* **What to produce**:
Copy all the data exactly, except the pictures.

* **Data block**:
○ ○ ○ ○ ○
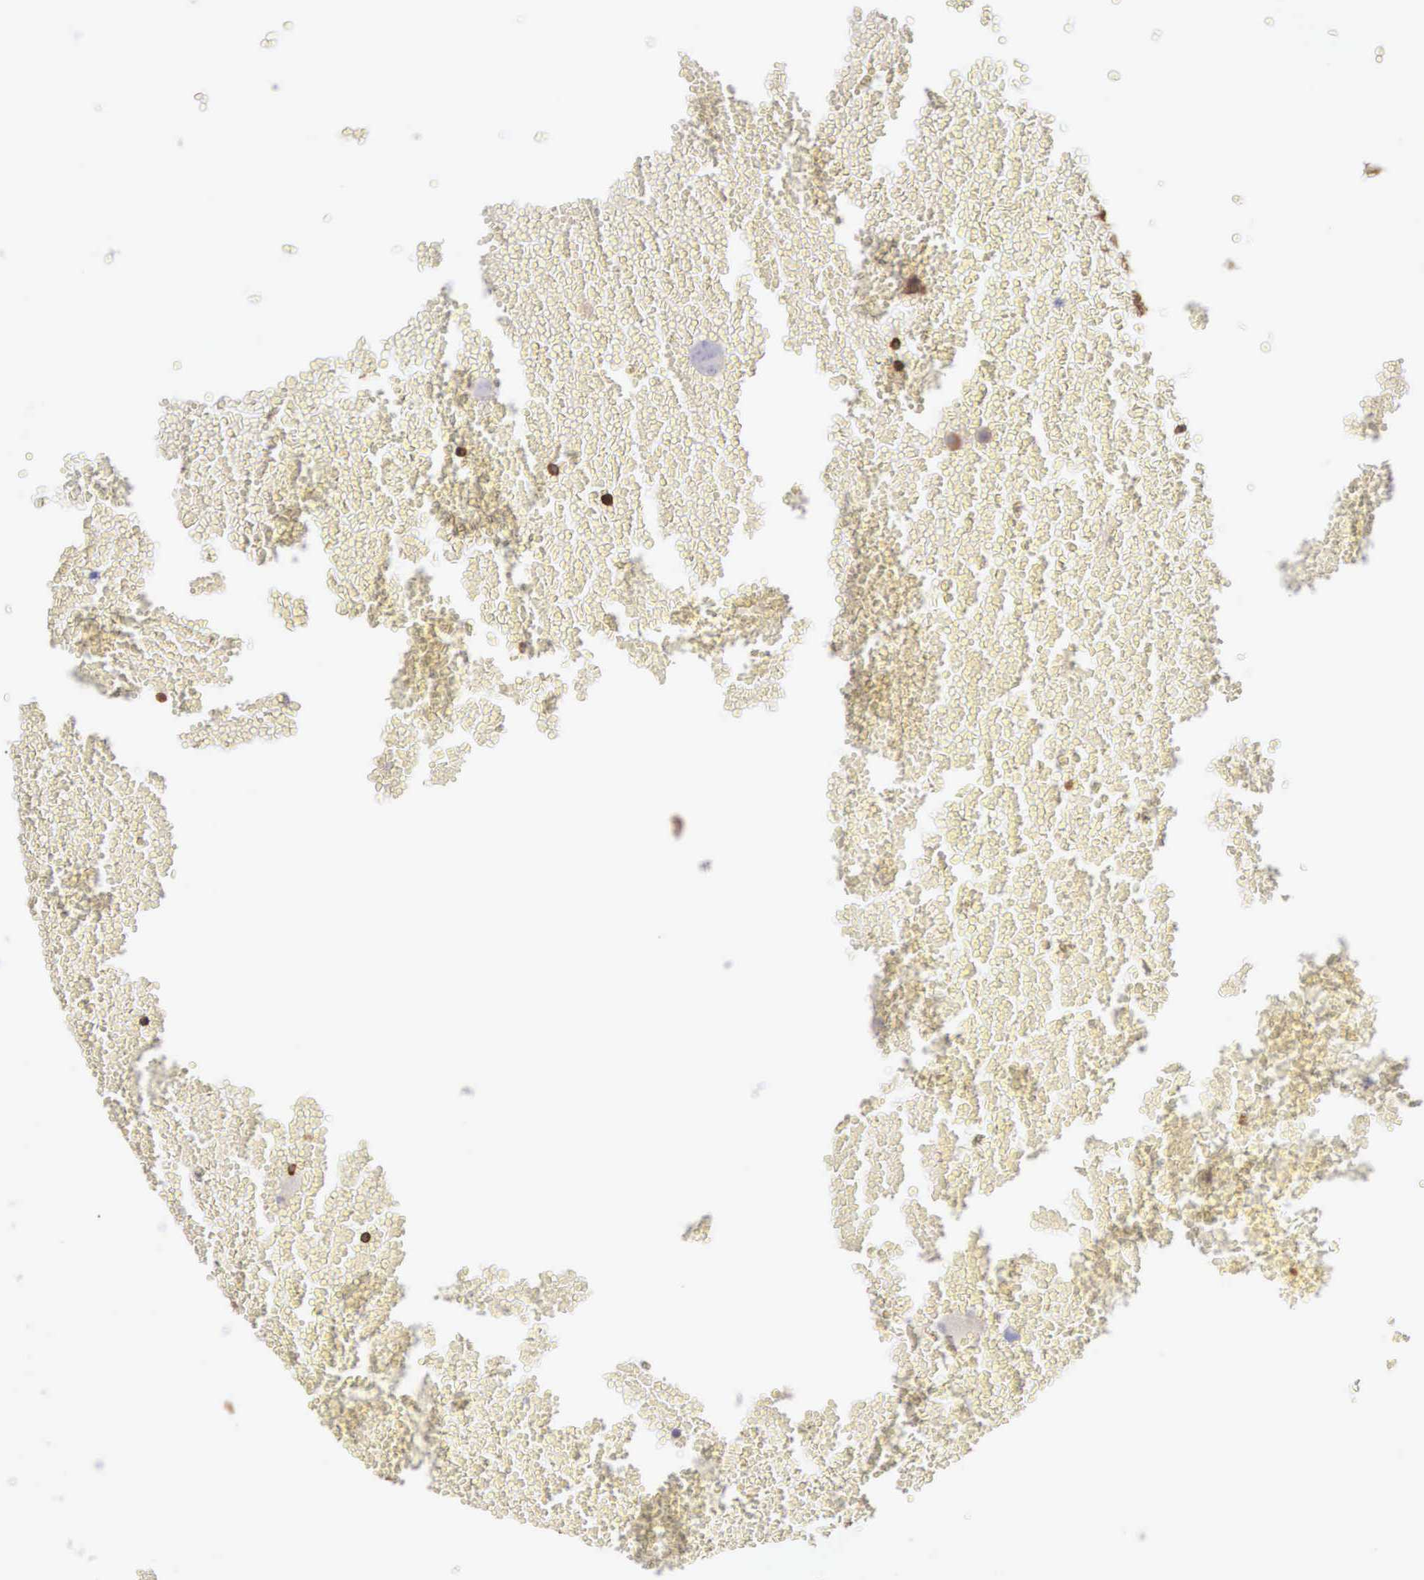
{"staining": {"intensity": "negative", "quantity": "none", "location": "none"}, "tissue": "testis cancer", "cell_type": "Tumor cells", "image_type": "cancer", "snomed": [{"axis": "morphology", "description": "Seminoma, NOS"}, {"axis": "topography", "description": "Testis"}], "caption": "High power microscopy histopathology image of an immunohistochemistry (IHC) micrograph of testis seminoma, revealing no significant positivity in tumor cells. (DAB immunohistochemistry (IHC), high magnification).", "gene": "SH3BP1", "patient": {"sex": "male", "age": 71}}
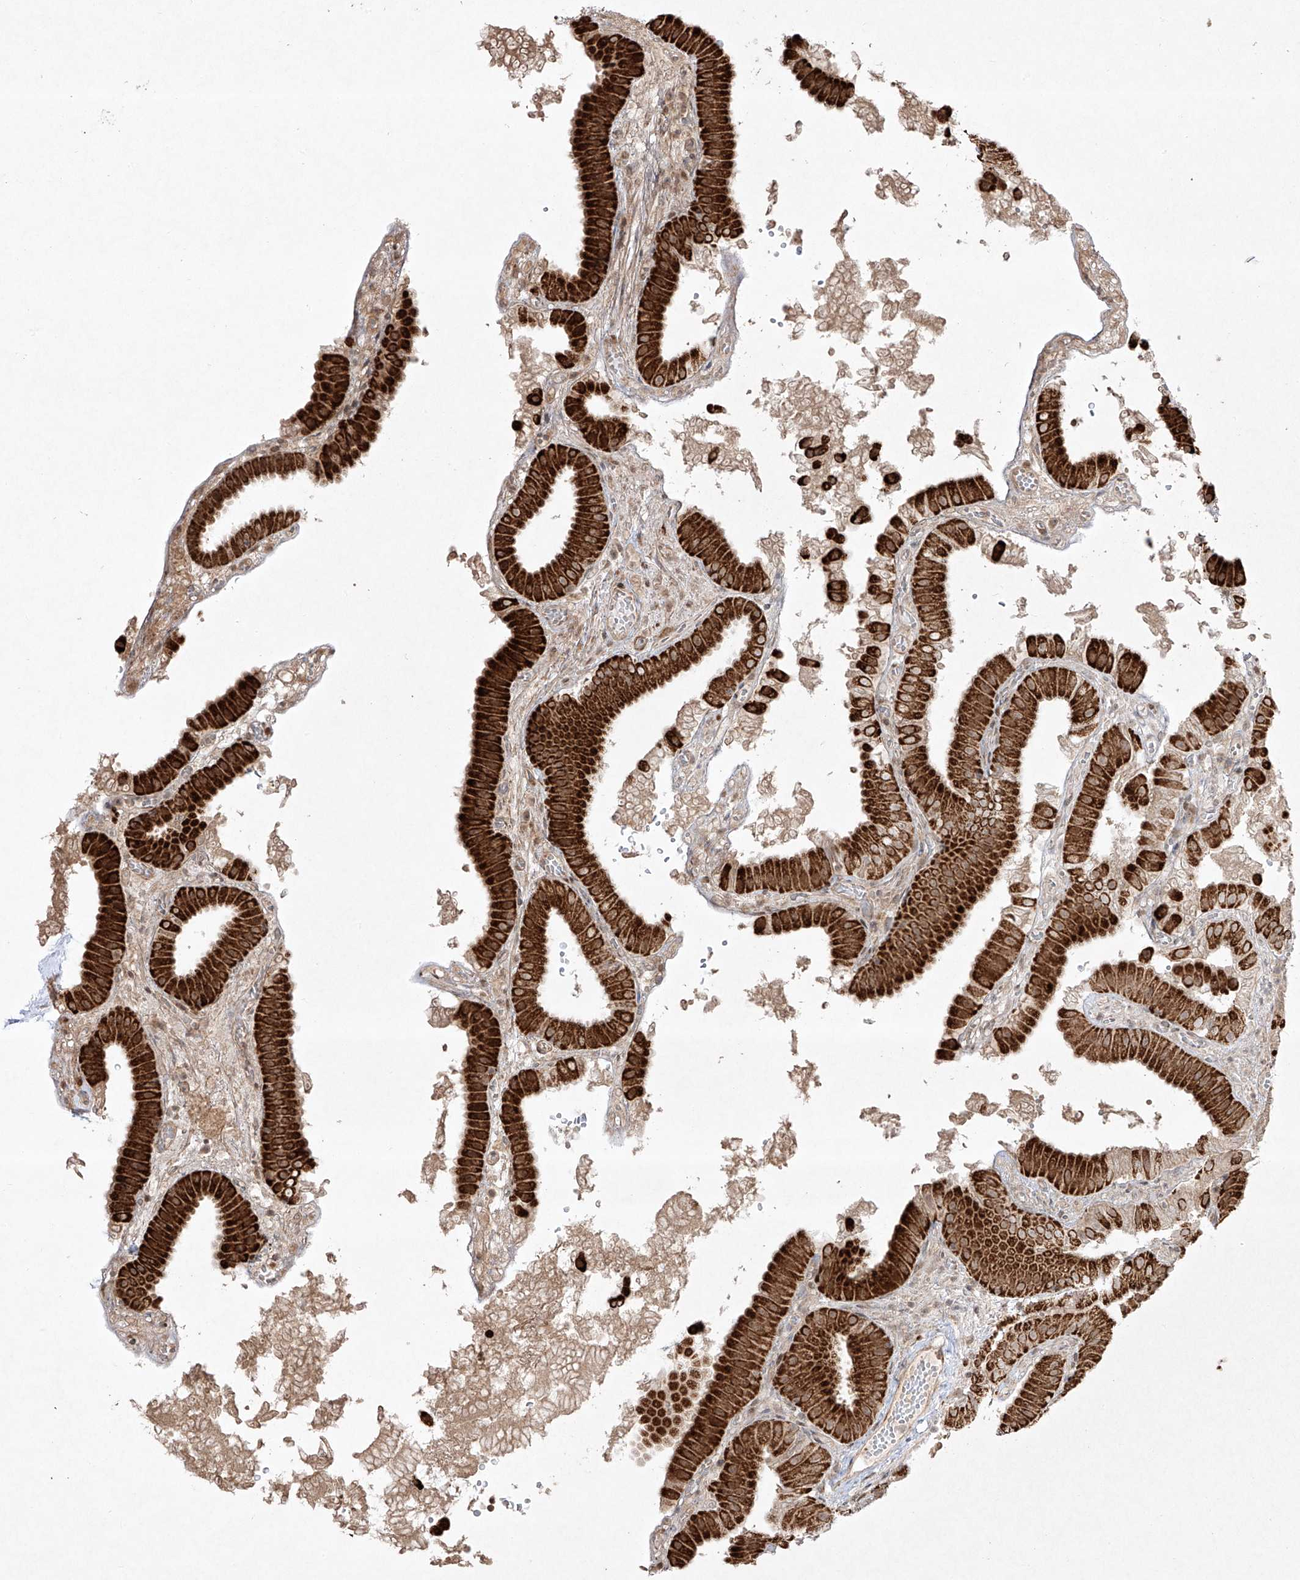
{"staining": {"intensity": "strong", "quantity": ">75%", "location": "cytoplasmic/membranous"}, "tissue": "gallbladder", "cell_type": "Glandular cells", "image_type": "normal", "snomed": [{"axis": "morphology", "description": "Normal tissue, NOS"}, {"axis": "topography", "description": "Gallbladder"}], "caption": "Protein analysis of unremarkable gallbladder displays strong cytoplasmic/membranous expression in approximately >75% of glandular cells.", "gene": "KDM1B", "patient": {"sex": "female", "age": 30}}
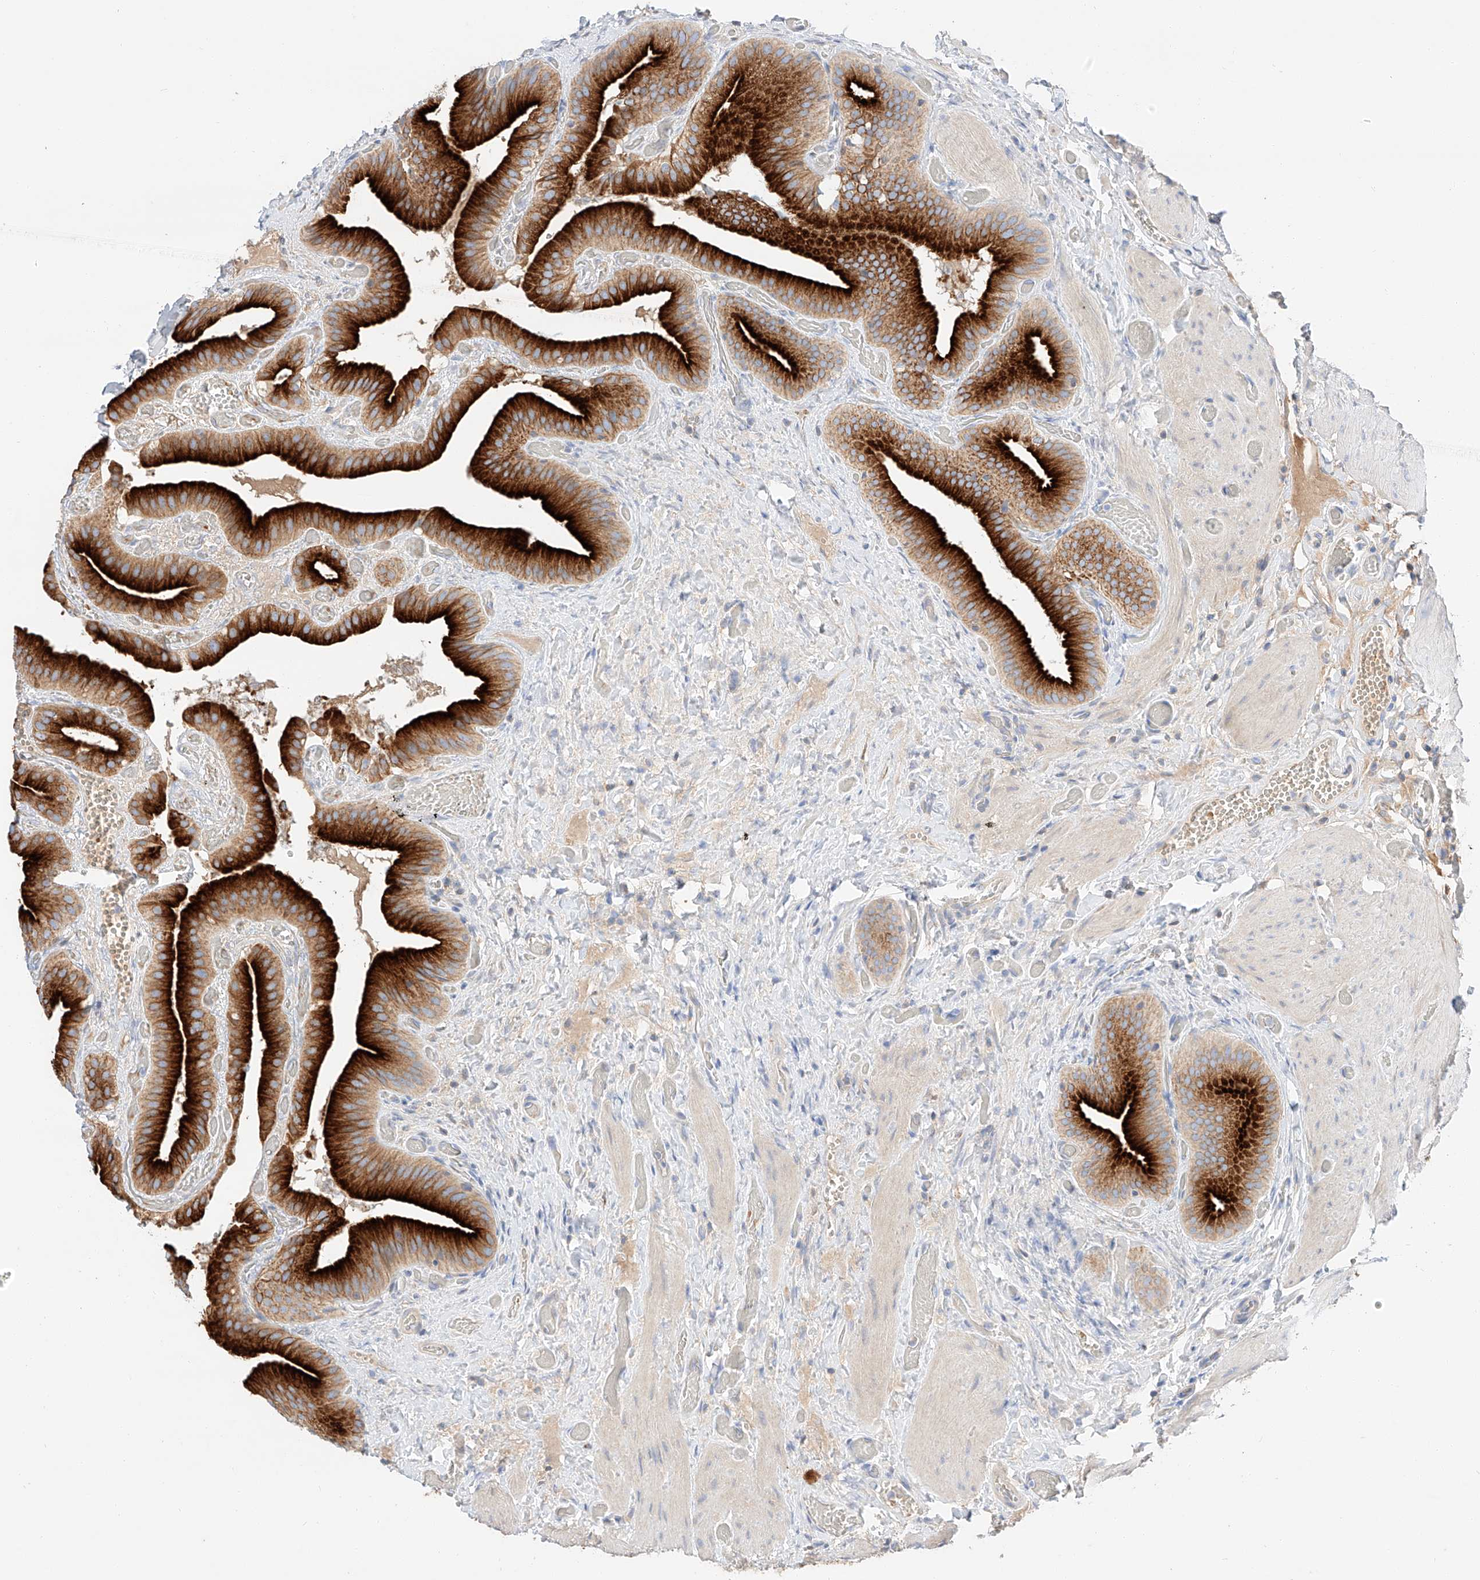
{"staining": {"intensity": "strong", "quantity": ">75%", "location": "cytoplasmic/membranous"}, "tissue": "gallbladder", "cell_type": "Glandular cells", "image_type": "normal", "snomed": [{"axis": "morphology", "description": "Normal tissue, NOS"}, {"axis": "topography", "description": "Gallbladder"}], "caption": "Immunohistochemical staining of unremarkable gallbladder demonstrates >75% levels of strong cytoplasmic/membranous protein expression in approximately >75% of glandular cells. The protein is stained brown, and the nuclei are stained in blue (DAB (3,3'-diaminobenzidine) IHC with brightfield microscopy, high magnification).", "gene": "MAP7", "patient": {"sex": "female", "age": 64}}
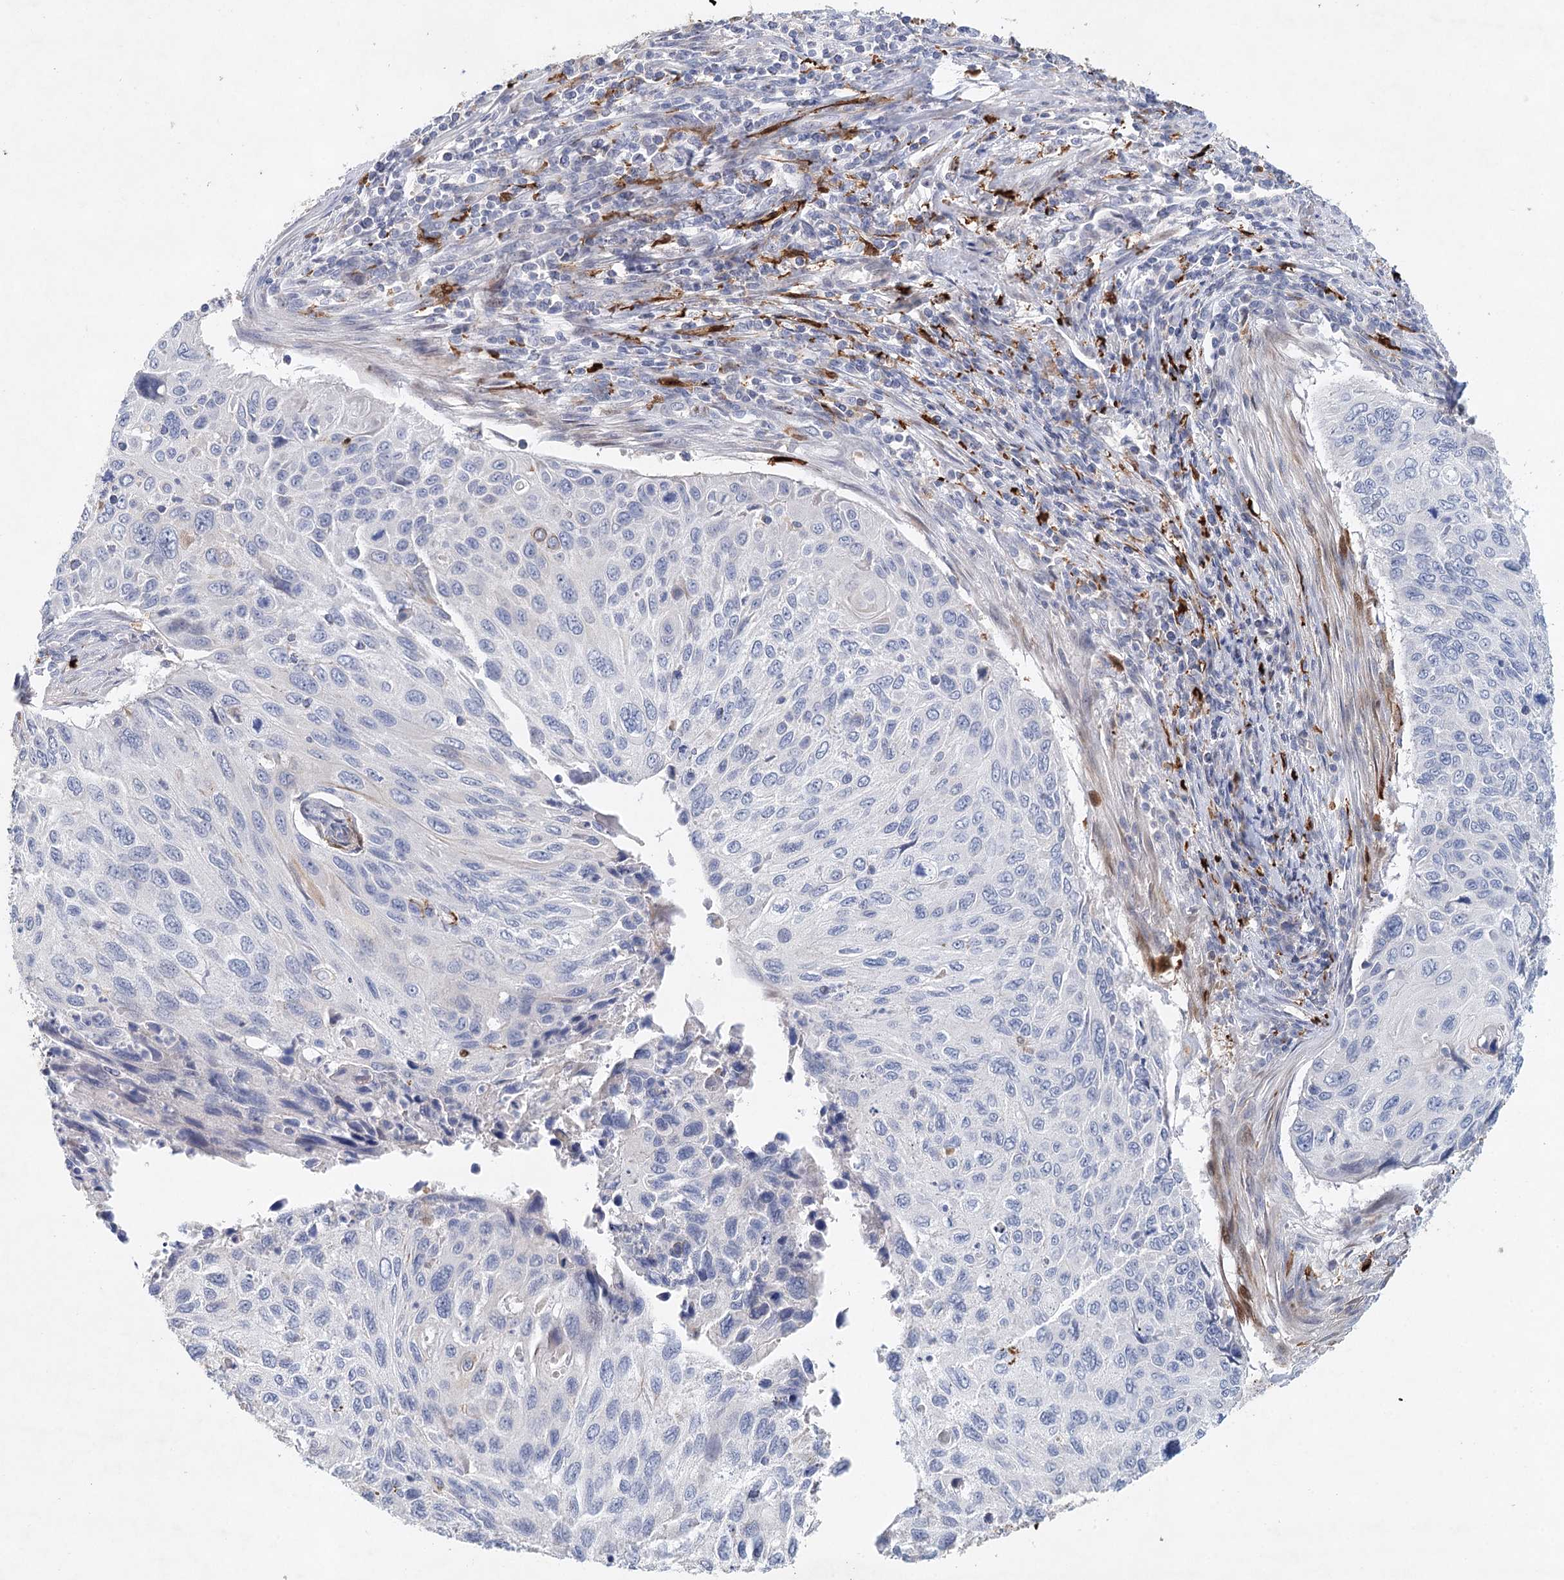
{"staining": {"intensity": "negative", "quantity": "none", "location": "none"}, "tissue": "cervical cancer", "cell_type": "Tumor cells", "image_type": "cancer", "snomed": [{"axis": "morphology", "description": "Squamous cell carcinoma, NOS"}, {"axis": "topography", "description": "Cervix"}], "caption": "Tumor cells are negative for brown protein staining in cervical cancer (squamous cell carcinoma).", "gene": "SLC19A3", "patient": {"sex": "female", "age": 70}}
○ ○ ○ ○ ○
* **Answer box**:
{"staining": {"intensity": "negative", "quantity": "none", "location": "none"}, "tissue": "testis cancer", "cell_type": "Tumor cells", "image_type": "cancer", "snomed": [{"axis": "morphology", "description": "Seminoma, NOS"}, {"axis": "topography", "description": "Testis"}], "caption": "High power microscopy histopathology image of an immunohistochemistry (IHC) micrograph of testis seminoma, revealing no significant positivity in tumor cells. (DAB immunohistochemistry (IHC), high magnification).", "gene": "SH3BP1", "patient": {"sex": "male", "age": 71}}
{"staining": {"intensity": "strong", "quantity": ">75%", "location": "cytoplasmic/membranous"}, "tissue": "gallbladder", "cell_type": "Glandular cells", "image_type": "normal", "snomed": [{"axis": "morphology", "description": "Normal tissue, NOS"}, {"axis": "topography", "description": "Gallbladder"}], "caption": "Protein analysis of unremarkable gallbladder displays strong cytoplasmic/membranous expression in approximately >75% of glandular cells.", "gene": "KDM1B", "patient": {"sex": "female", "age": 30}}
{"staining": {"intensity": "strong", "quantity": ">75%", "location": "cytoplasmic/membranous"}, "tissue": "gallbladder", "cell_type": "Glandular cells", "image_type": "normal", "snomed": [{"axis": "morphology", "description": "Normal tissue, NOS"}, {"axis": "topography", "description": "Gallbladder"}], "caption": "Immunohistochemical staining of unremarkable gallbladder demonstrates >75% levels of strong cytoplasmic/membranous protein expression in approximately >75% of glandular cells. The protein is stained brown, and the nuclei are stained in blue (DAB (3,3'-diaminobenzidine) IHC with brightfield microscopy, high magnification).", "gene": "MAP7", "patient": {"sex": "female", "age": 64}}
{"staining": {"intensity": "negative", "quantity": "none", "location": "none"}, "tissue": "cervical cancer", "cell_type": "Tumor cells", "image_type": "cancer", "snomed": [{"axis": "morphology", "description": "Squamous cell carcinoma, NOS"}, {"axis": "topography", "description": "Cervix"}], "caption": "Tumor cells are negative for brown protein staining in cervical cancer (squamous cell carcinoma).", "gene": "SLC19A3", "patient": {"sex": "female", "age": 70}}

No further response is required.